De color azulado y de bordes redondeados, constató antes de apartar los ojos con la ilusión de que así pudieran desaparecer. Como si quisiera quitárselas de encima, movió con esfuerzo ambos brazos hacia arriba y luego hacia abajo, aunque sin ningún resultado. Incluso se metió bajo la ducha dejando correr el agua sobre la espalda un buen rato, pero nada alteró las manchas. La cuestión lo preocupó el resto de la mañana hasta que, por fin, después del almuerzo, llamó al médico.

Le dieron un turno para esa misma tarde. Después de tantos meses, cuando todo parecía estar mejor y el dolor era lo peor que le estaba sucediendo, creía no tener fuerzas para aceptar nuevos males.

Cuando llego el momento de la cita, estaba nervioso.

Casi sin palabras se desvistió y se tendió boca abajo sobre la camilla del consultorio.

Trató de no pensar en nada, los ojos fijos en las baldosas blancas del piso mientras sentía los dedos que lo inspeccionaban. Ni siquiera lograban distraerlo las puntas de los zapatos negros que se acercaban y alejaban de la camilla. De pronto, escuchó la orden de que ya podía vestirse.

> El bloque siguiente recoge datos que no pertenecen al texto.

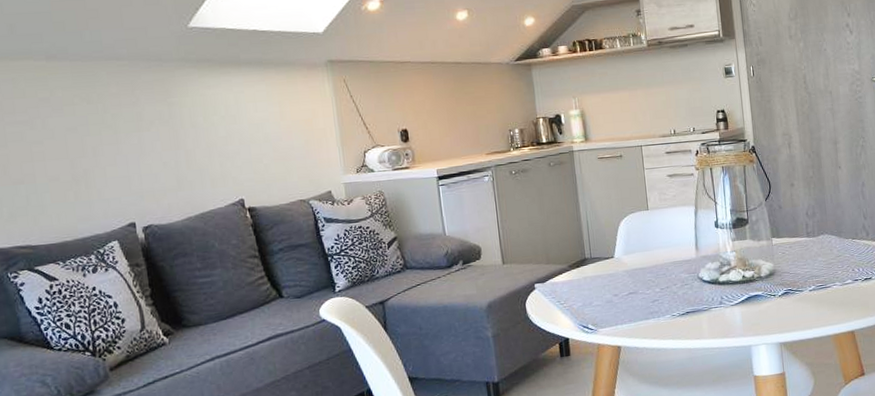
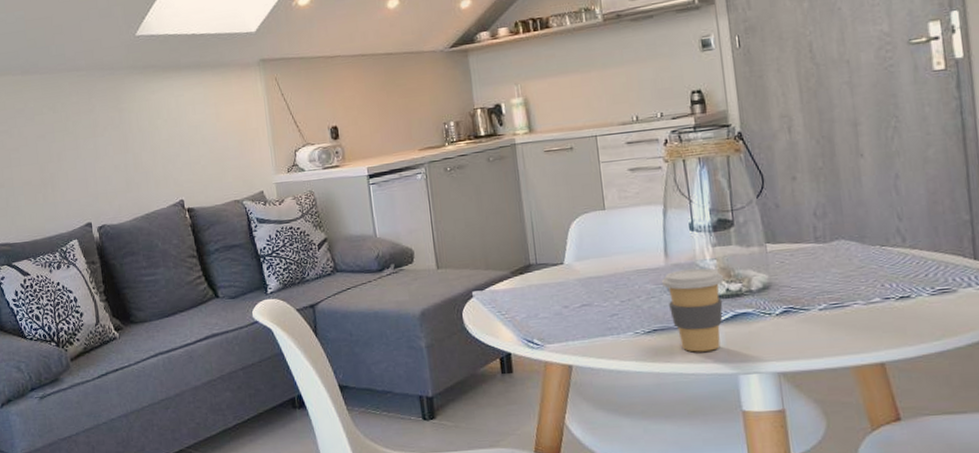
coffee cup: none [693,259,741,330] -> present [662,268,724,352]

Al incorporarse, el médico se lavaba las manos en la pileta pequeña y, sin mirarlo, le hablaba de unas placas y repetía algo así como evolución; al mismo tiempo le recomendaba que no se asustara. Y él imaginó que no le hablaba a su persona, si no a otro, tal vez al fantasma que aún permanecía en la camilla.

¿Qué no me asustara?, recordó durante el regreso dentro del taxi o ¿qué no me asuste? Una diferencia en el condicional es importante, se dijo mientras entraba a su casa.

Las mismas palabras lo acompañaron al caer la tarde y se tendieron junto a él, cuando le llegó el momento de acostarse.

Esa noche durmió mal. Bañado en sudor y sediento, tuvo calor y tuvo frío; espasmos de fiebre lo hicieron delirar y varias veces se despertó para volver a caer enseguida en el mismo sopor intolerable.

Cuando llegó la mañana, los segundos diarios y acostumbrados del alivio se le extraviaron bajo un peso nuevo que se localizaba en la espalda, en aquel lugar donde había encontrado las manchas. Con los dedos temblorosos, y antes de levantarse, organizó sus pastillas para intentar tomarlas.

Cuando por fin pudo ponerse de pie, sintió que algo le rozaba ambos hombros y vencía sus brazos de por sí débiles. Casi arrastrándose, llegó hasta el baño y se plantó frente al espejo.

A cada lado de su cuerpo sobresalían, agitándose con suavidad, dos alas azules.

Las miró, tan incrédulo como igual de embelesado.

Las acarició primero y luego se animó a tocarlas, mientras fue retrocediendo para descubrir, desde esa perspectiva más completa, cómo las alas se estiraban hacia ambos lados, y cómo se plegaban y desplegaban al ritmo de su respiración.

Regresó al cuarto. El descubrimiento le había provocado admiración y por primera vez se sentía, sin saber definirlo muy bien, libre. Se detuvo frente a la ventana abierta. Las alas entonces se iluminaron de luz y vibraron expectantes, desdoblándose anchas como un pájaro ante el roce del viento.

Tomando cada una de las puntas las atrajo y las dobló sobre su pecho.

El abrigo de las plumas suaves le provocó una sensación de plenitud como nunca antes había experimentado.

Luego de unos minutos las soltó y las alas volvieron a extenderse.

Entonces las dejó hacer.

Como un pájaro en esa nueva realidad, sin límites.